• _SELECTED TEXT_:
+++

AZT caused a mitochondrial skeletal myopathy (Arnaudo et al, 1991; Dalakas et al, 1990). Characteristic microscopic “ragged red fibers” (Shoubridge, 1994) and ultrastructural paracrystalline inclusions occurred. A high lactate (LA)/pyruvate ratio (consistent with abnormal mitochondrial function) was seen in blood of patients with AZT mitochondrial myopathy (Chariot et al, 1994).
Analogous to AZT-induced mitochondrial skeletal myopathy in humans, cardiomyopathy (CM) and mitochondrial skeletal myopathy occur in AZT-treated rats (Corcuera Pindado et al, 1994; Lamperth et al, 1991; Lewis et al, 1991; 1992) and transgenic (TG) AIDS mice (NL4–3Δ gag/pol; Lewis et al, 2000). A relationship exists between the development of AIDS CM in adults and prolonged treatment with AZT (Barbaro et al, 1998, 2000; Herskowitz et al, 1992). The mechanism of CM from AZT is not completely understood, but may relate to altered mtDNA replication, its resultant effects on energetics, and related cellular processes (Lewis, 2000).
Recently, lactic acidemia in AIDS gained attention as an important clinical problem found both in adults (Boubaker et al, 2000; Lonergan et al, 2000; Ter Hofstede et al, 2000) and in children (Church et al, 2000). Treatment with certain NRTI (stavudine, lamivudine) resulted in anion gap acidosis (Miller et al, 2000; Moore et al, 2000).
To determine the effects of HAART on myocardial and mitochondrial structure and function in AIDS, a 2 × 2 protocol employed 8-week-old TG AIDS mice (NL4–3Δ gag/pol) and wild-type (WT) FVB/n littermates with and without HAART treatment. HAART included zidovudine, lamivudine, and indinavir. Treatment duration was 10 days and 35 days, respectively.
Molecular markers of cardiac remodeling, echocardiographic evidence of left ventricular enlargement, microscopic and ultrastructural features of mitochondrial CM, and elevated plasma LA were found after 35 days, but only in the TG + HAART cohort. After 10 days, only atrial natriuretic factor (ANF) elevation occurred, and only in the TG + HAART cohort. Together, these data indicate that HAART causes cumulative mitochondrial CM and elevated LA in AIDS that follows duration of HAART treatment.

+++

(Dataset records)
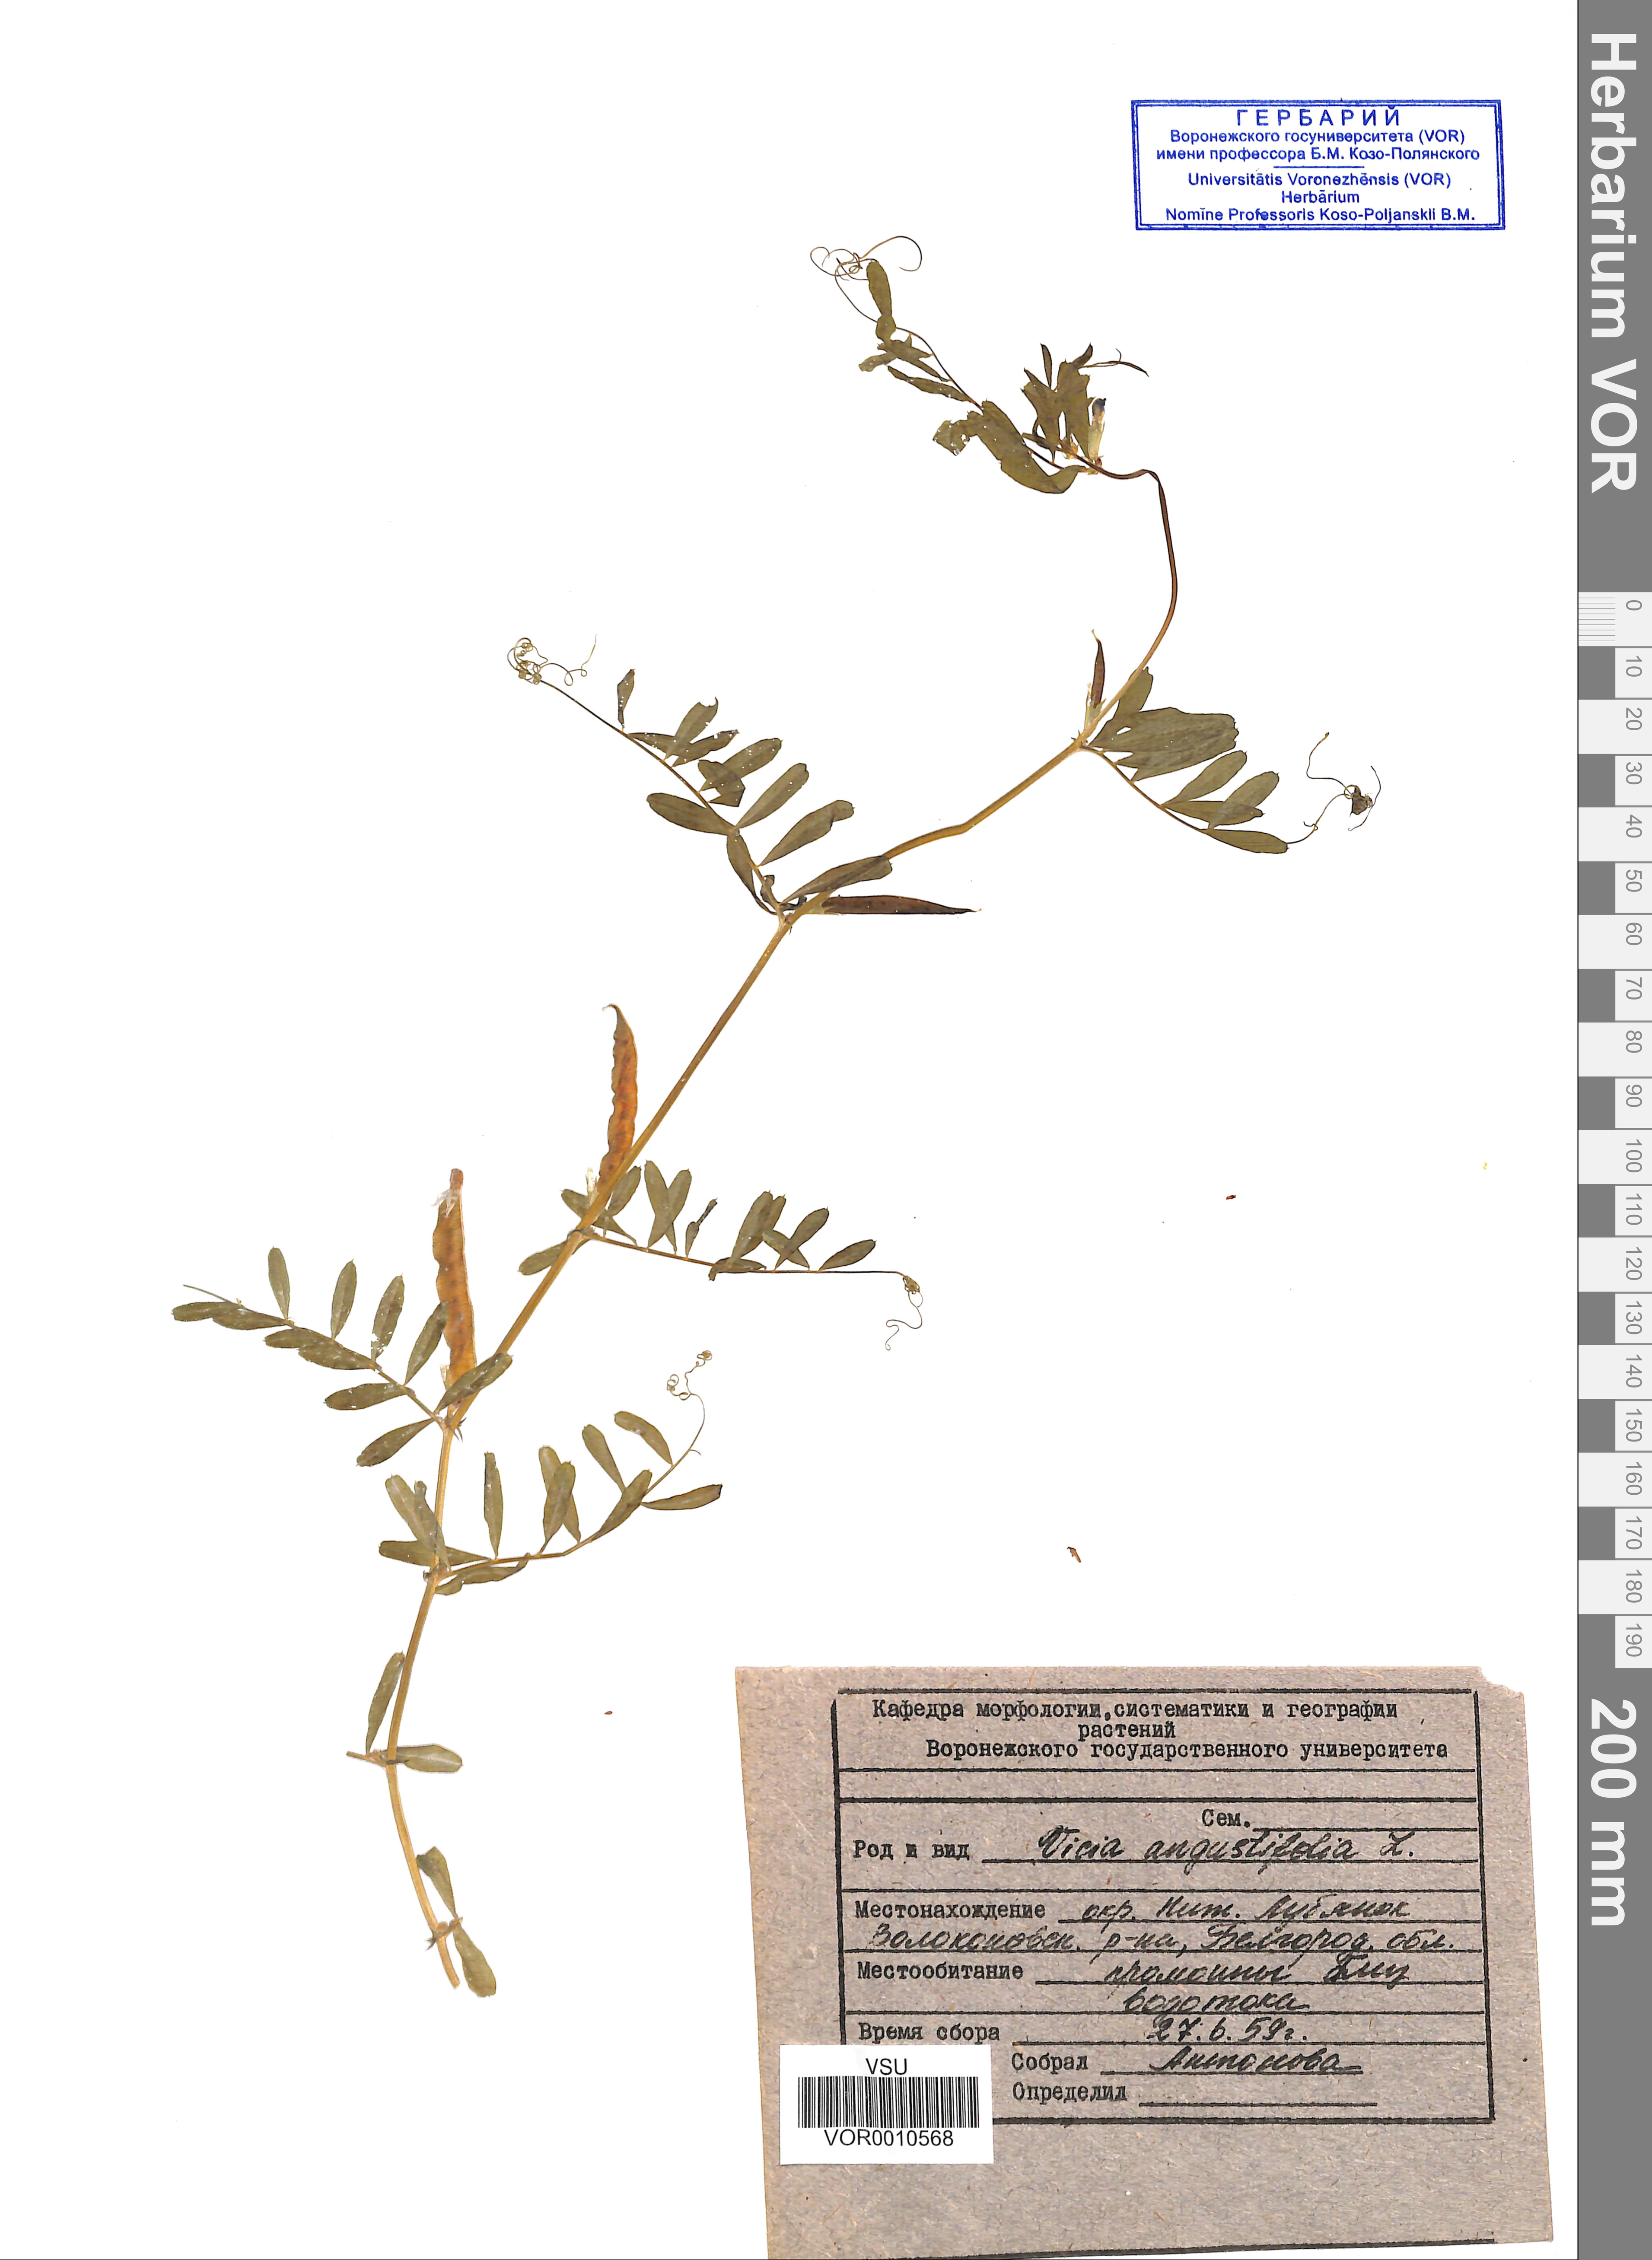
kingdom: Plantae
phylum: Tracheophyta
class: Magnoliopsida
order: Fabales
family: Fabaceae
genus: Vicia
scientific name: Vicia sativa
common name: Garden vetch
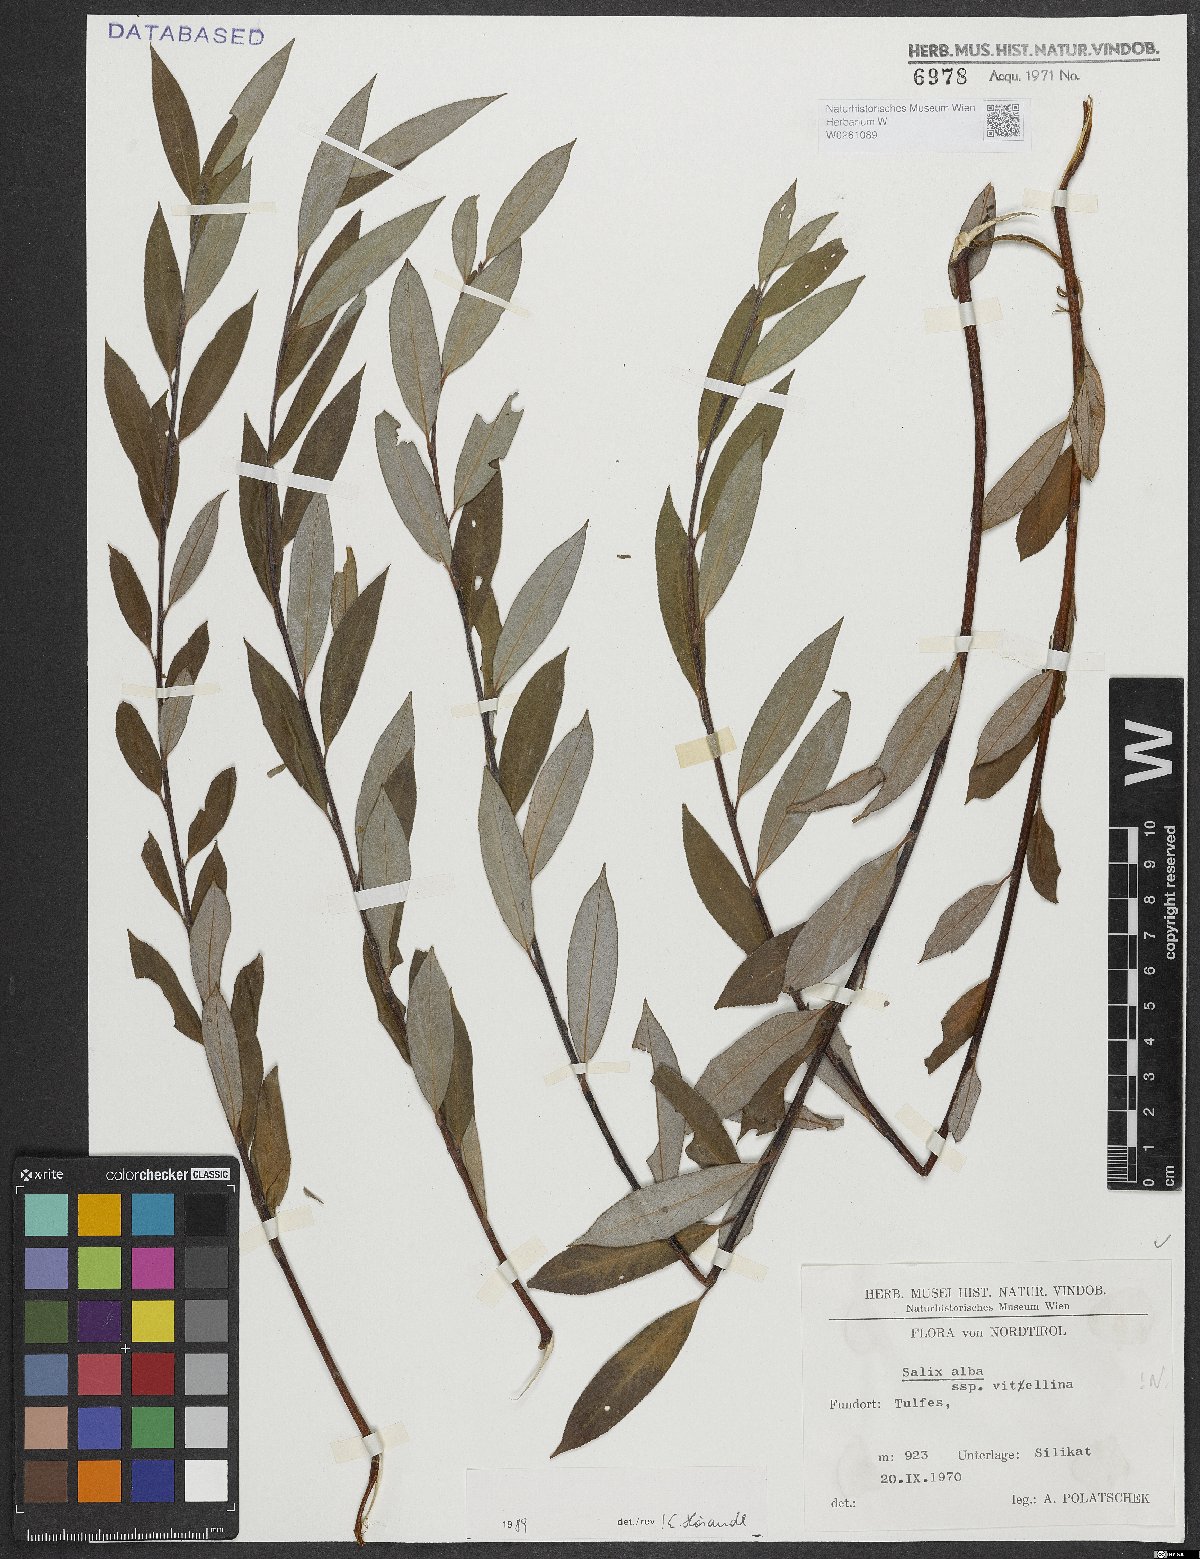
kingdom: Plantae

+++

• _WORK REQUEST_:
Pick up the passage on HAART and mitochondrial cardiomyopathy in AIDS mice from the point where it stops, and continue it.

• _YOUR RESPONSE_:
Results
General
TG and WT mice each consumed AZT and lamivudine (3TC) in drinking water. For 35-day protocols, cumulative consumption (TG and WT, respectively) was 141 ± 7 and 113 ± 5 mg for AZT; 7.2 ± 0.3 and 5.8 ± 0.3 mg for 3TC; and 32 ± 0.2 and 32 ± 0.2 mg for indinavir. For the 10-day protocols, consumption (TG and WT, respectively) was 50 ± 3 and 39 ± 1 mg for AZT; 2.6 ± 0.1 and 2.0 ± 0.1 mg for 3TC; and 9 ± 0.1 and 9 ± 0.1 mg for indinavir (Table 1).
Echocardiographic Findings
M-mode echocardiography was performed and evaluated on TG and WT mice with and without HAART. Left ventricular (LV) mass was calculated for both 35-day and 10-day treatment protocols.
Figure 1A is a collage of representative M-mode echocardiograms taken at midventricular level of hearts of WT + vehicle (upper left), WT + HAART (lower left), TG + vehicle (upper right), and TG + HAART (lower right) mice after the 35-day treatment. Significant LV thickening and dilation was found in the TG + HAART cohort.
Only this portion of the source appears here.